I figured today would be the day. A very quite goat never talks. She said a few words to me this morning while turning them out. Believe it or not her bag was bigger. She had to very healthy girls but she will be going to the sale barn after she weans if she can get her babies that far with out bottle feeding them. She is a self milker so far she has only milked her on side so im hoping she doesnt milk the other side. I am very upset that she does this cause I really wanted to keep her. If anyone has any advice on self milkers I would love to hear from ya. Thanks an here are a few pics.


----------



## mhoward2 (Jun 30, 2012)

Very nice little doelings.
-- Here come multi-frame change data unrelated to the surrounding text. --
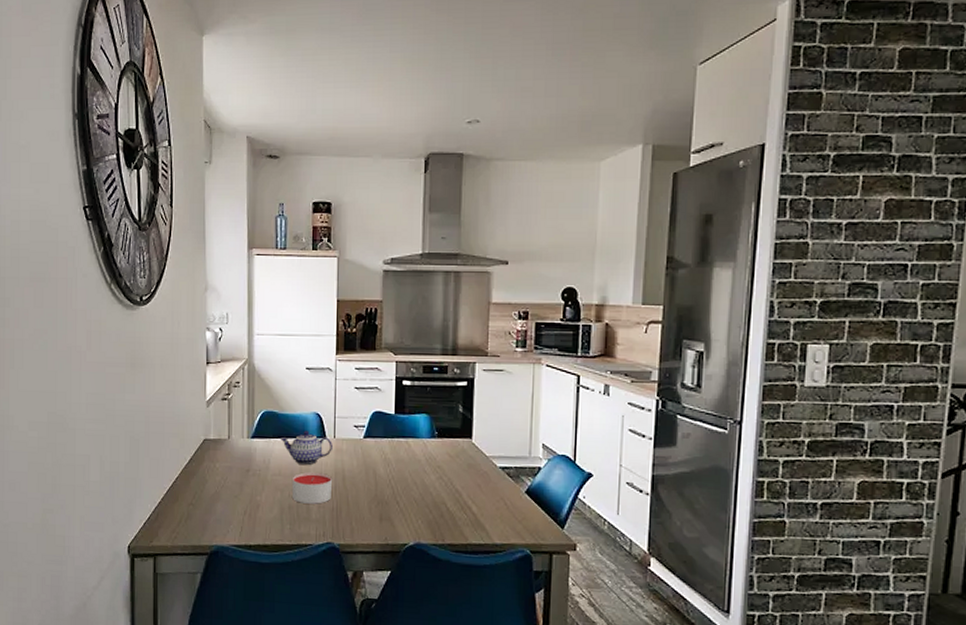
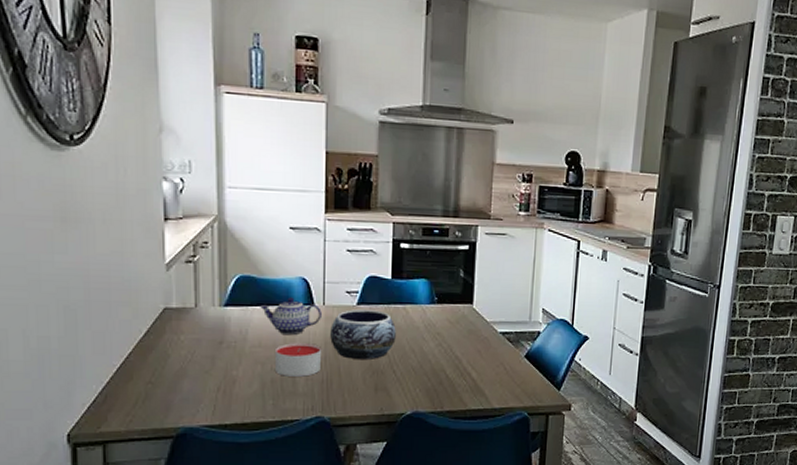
decorative bowl: none [340,442,399,490] -> present [330,309,396,359]

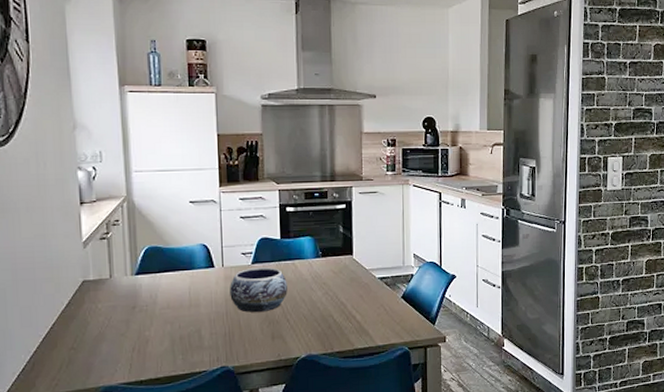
teapot: present [260,297,322,334] -> none [167,262,221,295]
candle: present [276,343,321,377] -> none [182,301,223,333]

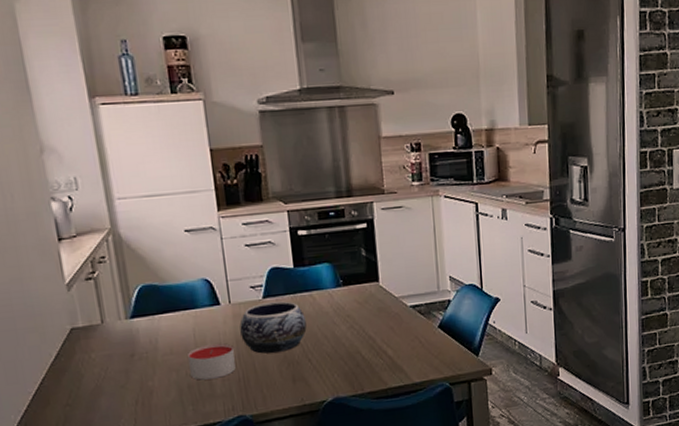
candle: none [182,301,223,333] -> present [188,343,236,380]

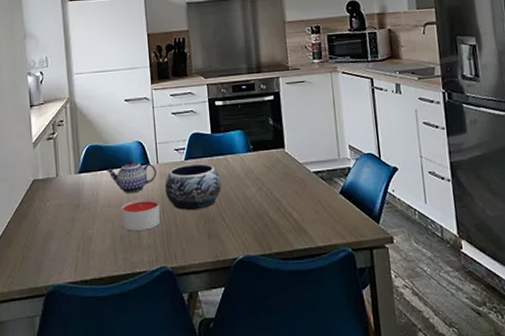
teapot: none [166,300,229,338] -> present [106,159,157,193]

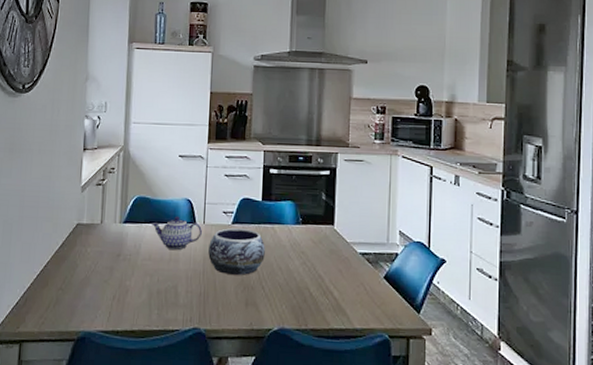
candle: present [122,199,160,231] -> none [161,257,200,289]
My Darlin had twin doelings today also.


----------



## liz (Oct 5, 2007)

Beautiful girls!!

Self nursers are not easily broken of the habit....I had one that I had to make a stiff collar that covered her entire neck preventing her from bending back to reach...she didn't do it though til her kids were 5-6 weeks old


----------



## KW Farms (Jun 21, 2008)

Aww...so cute! I love boer babies!!


----------



## mmiller (Apr 3, 2012)

Just got back in from weighting the babies. One is 8lds the other is 7lds.


----------



## toth boer goats (Jul 20, 2008)

So cute...congrats.... :thumb:


----------



## freedomstarfarm (Mar 25, 2011)

congrats!


----------



## HoosierShadow (Apr 20, 2010)

Awww Congrats! Such beautiful babies and the mama is beautiful too! What a shame she is a self milker  Maybe you could make one of the collars that liz suggested? She may not like it and may look funny, but could work...at least to get you through this without making bottle babies.


----------



## mmiller (Apr 3, 2012)

The good news is she only seems to be milking one side an not often atleast I think. Bad news is the side she was milking made her bag smaller on that side (of course) but the babies only wanted to suck the other side as the nipple was inlarged from nothing sucking. So I put duck tape on the other one that was being used to get them to suck the enlarged one. They tried the duck tape teat lol a few times then they started working harder on the other. I had to milk it a few times because it became very tight an I didnt want her to blow her bag or nipple. I have plans to get a collar of some sort to put on her to make sure she doesnt suck herself. 

Has anyone ever heard of a goat just sucking enough to ease the pain of a bag being so full? Would that cause her to only suck at the beginning? Was just a thought.


----------



## NigerianGirl (Jan 30, 2011)

beautiful little girls congrats!!


----------